RECORDS TO PROCESS:
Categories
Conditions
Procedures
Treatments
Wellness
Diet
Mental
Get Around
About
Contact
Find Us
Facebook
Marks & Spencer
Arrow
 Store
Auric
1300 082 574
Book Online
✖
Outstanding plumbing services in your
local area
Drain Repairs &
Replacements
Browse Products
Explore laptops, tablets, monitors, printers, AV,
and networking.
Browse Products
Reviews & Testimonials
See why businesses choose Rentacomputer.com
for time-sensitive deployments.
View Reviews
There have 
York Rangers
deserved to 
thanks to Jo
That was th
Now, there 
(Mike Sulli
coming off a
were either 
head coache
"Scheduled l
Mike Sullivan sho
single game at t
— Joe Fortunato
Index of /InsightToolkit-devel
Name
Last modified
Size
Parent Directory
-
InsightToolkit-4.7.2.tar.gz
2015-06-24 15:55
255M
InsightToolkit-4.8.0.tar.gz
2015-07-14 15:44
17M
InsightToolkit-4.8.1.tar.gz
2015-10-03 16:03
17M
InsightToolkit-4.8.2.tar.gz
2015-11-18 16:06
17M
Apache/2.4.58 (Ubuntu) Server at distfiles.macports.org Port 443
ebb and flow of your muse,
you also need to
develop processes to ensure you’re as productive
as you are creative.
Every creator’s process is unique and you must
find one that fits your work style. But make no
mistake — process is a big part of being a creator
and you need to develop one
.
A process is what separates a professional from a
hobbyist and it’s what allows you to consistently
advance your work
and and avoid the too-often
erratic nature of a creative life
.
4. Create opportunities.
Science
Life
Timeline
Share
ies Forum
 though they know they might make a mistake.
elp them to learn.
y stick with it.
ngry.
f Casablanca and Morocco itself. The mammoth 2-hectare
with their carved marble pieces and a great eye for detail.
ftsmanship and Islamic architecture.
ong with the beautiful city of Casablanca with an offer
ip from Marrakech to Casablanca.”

DIRECTIONS FOR THIS TASK: Each line from the top of the records through the one with "and networking." should be returned exactly. Leave out everything else.

SOLUTION FOR THIS TASK:
Categories
Conditions
Procedures
Treatments
Wellness
Diet
Mental
Get Around
About
Contact
Find Us
Facebook
Marks & Spencer
Arrow
 Store
Auric
1300 082 574
Book Online
✖
Outstanding plumbing services in your
local area
Drain Repairs &
Replacements
Browse Products
Explore laptops, tablets, monitors, printers, AV,
and networking.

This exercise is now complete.